In testing suspicious files for malware, the typical method is to search for known malicious code. This is why zero-day malware attacks can be so dangerous — their malicious code is previously unknown to antivirus software. The ideal solution is to test every file and program in a sandbox before it is used, and this has been tried, but as far as I know, typically unusual processes appear that can be detected by a smart enough mouse. The malware detects that it is being sandboxed, and holds back on its malicious behavior to keep from being discovered.

The question is, can it be possible, and more importantly practical, to build a sandbox that's identical to an actual computer, and then implement in today's operating systems (Windows, OS X, Linux, iOS, Android) a software which which uses it to test everything before it is run, or even better, uses it as the running environment for that file?

Yes, it can be done as (theoretically) every "computing device" is computationally equivalent to every other computing device. Look up the Church-Turing thesis if you are interested.

However your question is grounded in practice and in this case the answer is "yes, but it would cost too much". Effort in virtualisation today aims at speeding up the virtual environment as much as possible to the point where it is quite trivial to detect if you are running in a virtual machine. Which means that any effort in replicating a system running 100% "native" is limited by the number of people with your same interest.

Task instructions:
A. Answer these about the sandbox thread:
(i) What does malware do once it detects it is being sandboxed?
(ii) What does the reply suggest looking up?
(iii) What does the reply say virtualization effort today aims at?
B. Reproduce the sandbox thread between "The question is, can" and "for that file?", inclusive.
C. Resume the sandbox thread from the point where it stops.
The lines after the sandbox thread play no part in any of this.

Data excerpts:
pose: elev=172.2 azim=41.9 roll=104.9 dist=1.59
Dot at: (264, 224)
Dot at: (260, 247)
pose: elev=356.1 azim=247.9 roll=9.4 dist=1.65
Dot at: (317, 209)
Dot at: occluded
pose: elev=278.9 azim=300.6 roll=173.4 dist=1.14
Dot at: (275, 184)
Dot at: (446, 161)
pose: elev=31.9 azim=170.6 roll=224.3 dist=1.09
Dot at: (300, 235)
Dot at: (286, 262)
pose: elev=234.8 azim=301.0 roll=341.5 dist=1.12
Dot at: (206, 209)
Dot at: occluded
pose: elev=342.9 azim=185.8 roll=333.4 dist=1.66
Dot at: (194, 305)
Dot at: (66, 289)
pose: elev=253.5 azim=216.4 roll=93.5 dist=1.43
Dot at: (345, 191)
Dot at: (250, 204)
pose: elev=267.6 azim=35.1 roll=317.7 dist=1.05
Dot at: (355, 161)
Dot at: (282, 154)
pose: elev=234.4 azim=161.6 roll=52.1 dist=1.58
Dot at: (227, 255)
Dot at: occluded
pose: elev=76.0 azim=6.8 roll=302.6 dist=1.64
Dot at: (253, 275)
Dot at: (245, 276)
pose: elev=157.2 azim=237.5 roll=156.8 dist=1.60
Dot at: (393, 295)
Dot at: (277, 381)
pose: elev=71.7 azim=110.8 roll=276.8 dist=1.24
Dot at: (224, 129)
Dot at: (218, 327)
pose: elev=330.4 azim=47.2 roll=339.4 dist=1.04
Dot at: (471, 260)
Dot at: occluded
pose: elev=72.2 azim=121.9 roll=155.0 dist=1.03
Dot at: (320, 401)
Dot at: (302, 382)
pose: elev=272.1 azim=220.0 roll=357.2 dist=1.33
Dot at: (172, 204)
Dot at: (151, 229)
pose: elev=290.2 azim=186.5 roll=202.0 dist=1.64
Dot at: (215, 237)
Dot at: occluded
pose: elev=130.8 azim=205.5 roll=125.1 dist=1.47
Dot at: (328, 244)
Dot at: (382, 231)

Answer set:
A.
(i) It holds back on its malicious behavior to keep from being discovered.
(ii) The Church-Turing thesis.
(iii) Speeding up the virtual environment as much as possible.

B.
The question is, can it be possible, and more importantly practical, to build a sandbox that's identical to an actual computer, and then implement in today's operating systems (Windows, OS X, Linux, iOS, Android) a software which which uses it to test everything before it is run, or even better, uses it as the running environment for that file?

C.
In other words there is very little commercial interest in doing what you are aiming for and the ROI would be limited only to the few hobbyists and companies that have a vetted interest in the matter. How much would you pay for such system? How much time can you devote? How many people do you know that are willing to spend years on this project?

While there are efforts to research this I haven't yet seen a fully working system that's not terribly slow. For example, Skype employs anti-debugging techniques that detects slowdowns (see slide 30 of this presentation). I suspect any malware could do similar tricks to measure execution against a fixed time server and detect when it's running in a (necessarily slow) emulator.

I think that a different approach would be more economically sound: run the malware sample on an actual machine, and observe what happens. Then "ghost" its disk and memory and look at the differences with an identical, "clean" sample. It might take less time to do, overall, than developing a simulator like the one you have in mind.

Actually lorenzo's answer does not quite cut it. The Church-Turing thesis only provides us with a model of computing, it can't tell us anything about virtualization because it is not concerned with other aspects of a machine.

But there is theoretical analysis for the ability of a machine to be virtualized by Popek et al: http://cs.nyu.edu/courses/fall14/CSCI-GA.3033-010/popek-goldberg.pdf

This said, current architectures and most importantly x86-64 do NOT fullfill those requirements. So the conclusion would be, it is unfortunately impossible for the cpu architectures currently in use. But one could always think about new cpu architectures...

Put an actual computer in a physical sandbox environment. The computer itself isn't a sandbox and don't virtualize anything.

Need active directory? Put active directory in the sandbox environment.

Do your tests, verify what has changed, review computer and network logs.

This is more practical than building a sandboxed OS which limits normal hardware functions.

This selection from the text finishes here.